The headmaster of Eton, and the author of the pamphlet...

Onlooker

The headmaster of Eton, and the author of the pamphlet to which Canon Lyttelton's endorsement in the preface alone lends any significance, have been guilty of an indiscretion. They have set out to attack Christian Science. Only success could have condoned an attack so completely gratuitous and so amazingly inept. The only success they have achieved is a succès de rire. The fact is that both of them would have been well advised to refrain from the adventure; the pamphleteer because he knows nothing at all of the subject upon which he has undertaken to enlighten all and sundry, and Mr. Lyttelton because it surely is no part of the duty of the headmaster of Eton to pant, in the character of Ralpho, at the heels of a Hudibras who is himself a practitioner of some form of mental therapeutics.

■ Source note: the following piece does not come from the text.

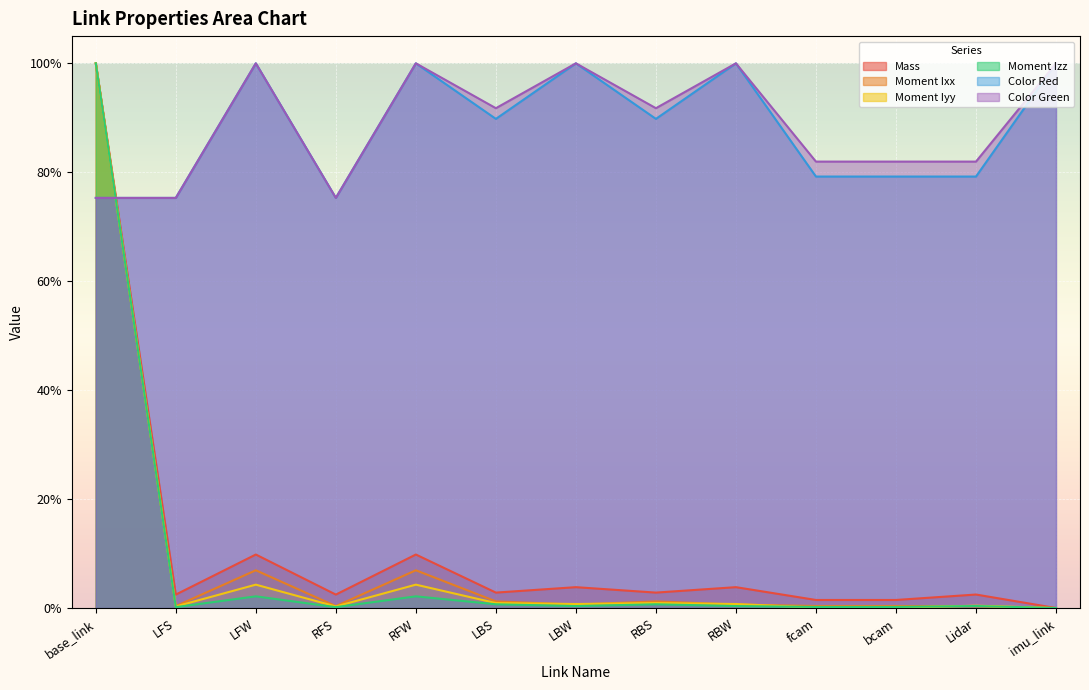

How many lines are shown in the chart?

6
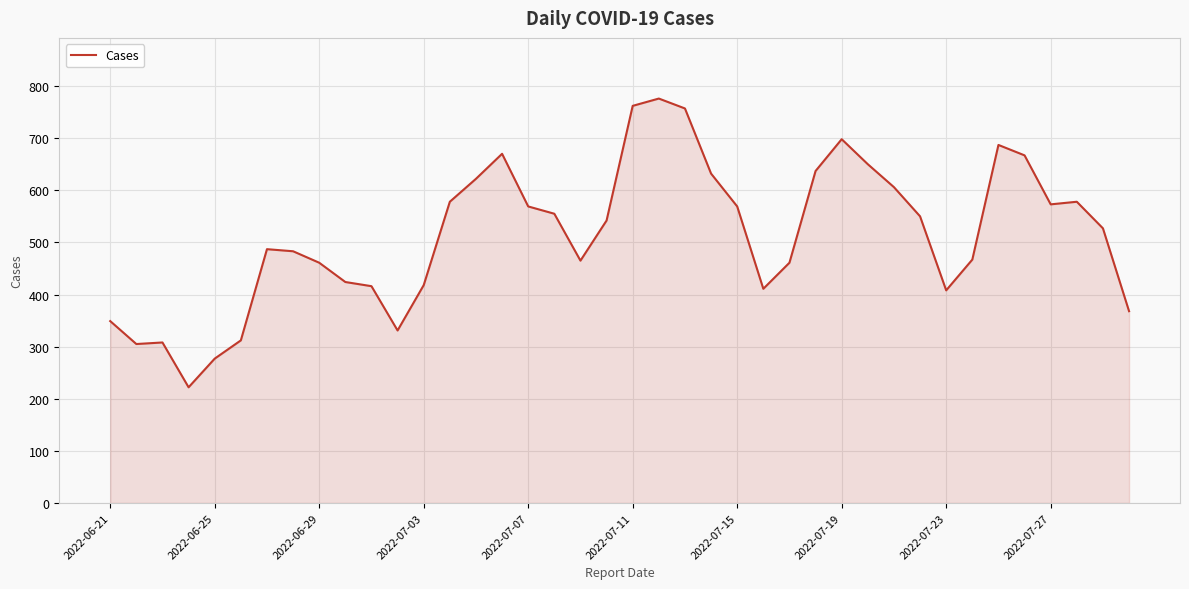

What is the maximum value shown in the chart?

776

After screwing his courage to the sticking-point of throwing in his lot with the big battalions, the pamphleteer expresses his willingness to bear all the blows which his intrepidity may bring about his devoted ears. If he had been leading a forlorn hope against the bulwarks of orthodoxy he could not have "spoken fairer." Seeing, however, that he has carefully ensconced himself behind their shelter, in order to heave the largest missiles of convenient rhetoric he can find on the heads of the diminutive band of Christian Scientists below, who were not even attempting to attack him, his attitude shows a refreshing lack of humor. Nor is the headmaster of Eton to be outdone in this respect. He talks benignly of the effects of Christian Science on "semieducated people," forgetting, in the stress of his emotions, how many of these people received their education at Eton. As a matter of fact, I can assure him that Christian Scientists have been educated on very much the same lines as their neighbors, and that some of them are even quite intelligent—too intelligent, in fact, to have noticed the pamphlet in question had he not lent his name to it.

As I have stated that the author does not understand the subject which he has undertaken to criticize, it may be worth while to show categorically that this is the case. The alternative—that he does understand it—would leave him and his apologist in ethically a far worse case. He states, for example, that Christian Science healing varies from that practised by Jesus, inasmuch as the healing of Jesus was directed to men's souls, whereas that of Christian Science is directed to their bodies. In plain English, that the one aims at healing sin and the other at healing disease. If the pamphleteer had attempted to pervert what Christian Science teaches he could not have done it more glaringly. On page 150 of Science and Health, Mrs. Eddy writes as follows: "Now, as then, signs and wonders are wrought in the metaphysical healing of physical disease; but these signs are only to demonstrate its divine origin—to attest the reality of the higher mission of the Christ-power to take away the sins of the world."